▸ Task directions:
Of the records that follow, copy only the lines from the line containing "AKTUALONLINE.co.id MEDAN ||| Ketua Persatuan" to the line containing "Aguirre, Marina", both included, exactly as written.

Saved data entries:
◇ ◇ ◇ ◇ ◇

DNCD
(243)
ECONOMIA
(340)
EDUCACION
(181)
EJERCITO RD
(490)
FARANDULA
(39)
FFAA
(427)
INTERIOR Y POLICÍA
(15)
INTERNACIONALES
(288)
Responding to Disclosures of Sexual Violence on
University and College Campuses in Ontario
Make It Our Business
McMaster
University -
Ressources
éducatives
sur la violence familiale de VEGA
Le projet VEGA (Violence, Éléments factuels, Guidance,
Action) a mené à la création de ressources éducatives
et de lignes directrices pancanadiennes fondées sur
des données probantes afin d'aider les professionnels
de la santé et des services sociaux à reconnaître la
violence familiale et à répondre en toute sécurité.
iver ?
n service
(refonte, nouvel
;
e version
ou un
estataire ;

◇ ◇ ◇ ◇ ◇

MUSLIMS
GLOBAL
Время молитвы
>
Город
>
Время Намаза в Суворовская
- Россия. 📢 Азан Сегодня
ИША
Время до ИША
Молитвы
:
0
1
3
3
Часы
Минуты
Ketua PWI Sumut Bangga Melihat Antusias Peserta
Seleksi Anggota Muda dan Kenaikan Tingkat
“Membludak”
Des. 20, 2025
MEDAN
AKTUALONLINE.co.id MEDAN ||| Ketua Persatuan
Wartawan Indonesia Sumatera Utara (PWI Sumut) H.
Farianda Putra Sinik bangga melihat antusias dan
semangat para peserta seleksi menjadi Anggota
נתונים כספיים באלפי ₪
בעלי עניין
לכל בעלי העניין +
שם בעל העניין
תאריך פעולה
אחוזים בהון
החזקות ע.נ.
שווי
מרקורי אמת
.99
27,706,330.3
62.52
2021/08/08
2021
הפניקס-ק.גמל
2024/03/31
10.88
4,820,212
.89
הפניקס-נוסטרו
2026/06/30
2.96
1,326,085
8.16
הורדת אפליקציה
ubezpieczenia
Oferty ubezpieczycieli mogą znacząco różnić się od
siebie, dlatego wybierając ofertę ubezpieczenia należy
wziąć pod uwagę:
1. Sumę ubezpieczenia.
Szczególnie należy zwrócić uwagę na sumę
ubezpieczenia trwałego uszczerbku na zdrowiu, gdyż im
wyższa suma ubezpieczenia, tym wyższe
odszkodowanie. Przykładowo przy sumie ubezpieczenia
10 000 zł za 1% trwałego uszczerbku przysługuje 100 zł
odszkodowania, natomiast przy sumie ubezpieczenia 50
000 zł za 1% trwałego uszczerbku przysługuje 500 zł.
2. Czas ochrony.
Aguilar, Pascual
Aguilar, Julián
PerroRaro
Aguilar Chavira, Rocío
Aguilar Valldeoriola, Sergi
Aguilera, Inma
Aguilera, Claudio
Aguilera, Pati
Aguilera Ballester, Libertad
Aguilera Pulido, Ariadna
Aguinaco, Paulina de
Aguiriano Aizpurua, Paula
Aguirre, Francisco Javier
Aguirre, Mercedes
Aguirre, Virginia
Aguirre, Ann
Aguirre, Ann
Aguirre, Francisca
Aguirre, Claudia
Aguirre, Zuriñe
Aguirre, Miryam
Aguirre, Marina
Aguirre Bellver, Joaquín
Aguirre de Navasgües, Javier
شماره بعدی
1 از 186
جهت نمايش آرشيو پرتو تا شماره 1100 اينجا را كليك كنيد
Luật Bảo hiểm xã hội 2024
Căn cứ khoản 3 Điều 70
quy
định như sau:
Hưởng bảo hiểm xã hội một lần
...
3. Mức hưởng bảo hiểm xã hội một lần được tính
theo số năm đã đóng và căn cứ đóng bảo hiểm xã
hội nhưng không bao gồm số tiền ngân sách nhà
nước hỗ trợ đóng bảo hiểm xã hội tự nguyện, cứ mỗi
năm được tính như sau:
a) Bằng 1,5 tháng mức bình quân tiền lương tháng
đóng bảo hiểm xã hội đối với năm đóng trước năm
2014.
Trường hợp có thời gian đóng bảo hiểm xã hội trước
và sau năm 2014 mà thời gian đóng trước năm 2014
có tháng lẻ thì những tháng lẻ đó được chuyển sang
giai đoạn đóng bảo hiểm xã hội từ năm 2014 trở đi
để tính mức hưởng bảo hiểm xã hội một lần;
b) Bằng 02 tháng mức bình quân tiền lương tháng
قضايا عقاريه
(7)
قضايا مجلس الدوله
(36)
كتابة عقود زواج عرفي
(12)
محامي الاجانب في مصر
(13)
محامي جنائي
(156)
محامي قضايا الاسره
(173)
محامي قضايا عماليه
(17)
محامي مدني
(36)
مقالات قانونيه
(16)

◇ ◇ ◇ ◇ ◇

▸ Task answer:
AKTUALONLINE.co.id MEDAN ||| Ketua Persatuan
Wartawan Indonesia Sumatera Utara (PWI Sumut) H.
Farianda Putra Sinik bangga melihat antusias dan
semangat para peserta seleksi menjadi Anggota
נתונים כספיים באלפי ₪
בעלי עניין
לכל בעלי העניין +
שם בעל העניין
תאריך פעולה
אחוזים בהון
החזקות ע.נ.
שווי
מרקורי אמת
.99
27,706,330.3
62.52
2021/08/08
2021
הפניקס-ק.גמל
2024/03/31
10.88
4,820,212
.89
הפניקס-נוסטרו
2026/06/30
2.96
1,326,085
8.16
הורדת אפליקציה
ubezpieczenia
Oferty ubezpieczycieli mogą znacząco różnić się od
siebie, dlatego wybierając ofertę ubezpieczenia należy
wziąć pod uwagę:
1. Sumę ubezpieczenia.
Szczególnie należy zwrócić uwagę na sumę
ubezpieczenia trwałego uszczerbku na zdrowiu, gdyż im
wyższa suma ubezpieczenia, tym wyższe
odszkodowanie. Przykładowo przy sumie ubezpieczenia
10 000 zł za 1% trwałego uszczerbku przysługuje 100 zł
odszkodowania, natomiast przy sumie ubezpieczenia 50
000 zł za 1% trwałego uszczerbku przysługuje 500 zł.
2. Czas ochrony.
Aguilar, Pascual
Aguilar, Julián
PerroRaro
Aguilar Chavira, Rocío
Aguilar Valldeoriola, Sergi
Aguilera, Inma
Aguilera, Claudio
Aguilera, Pati
Aguilera Ballester, Libertad
Aguilera Pulido, Ariadna
Aguinaco, Paulina de
Aguiriano Aizpurua, Paula
Aguirre, Francisco Javier
Aguirre, Mercedes
Aguirre, Virginia
Aguirre, Ann
Aguirre, Ann
Aguirre, Francisca
Aguirre, Claudia
Aguirre, Zuriñe
Aguirre, Miryam
Aguirre, Marina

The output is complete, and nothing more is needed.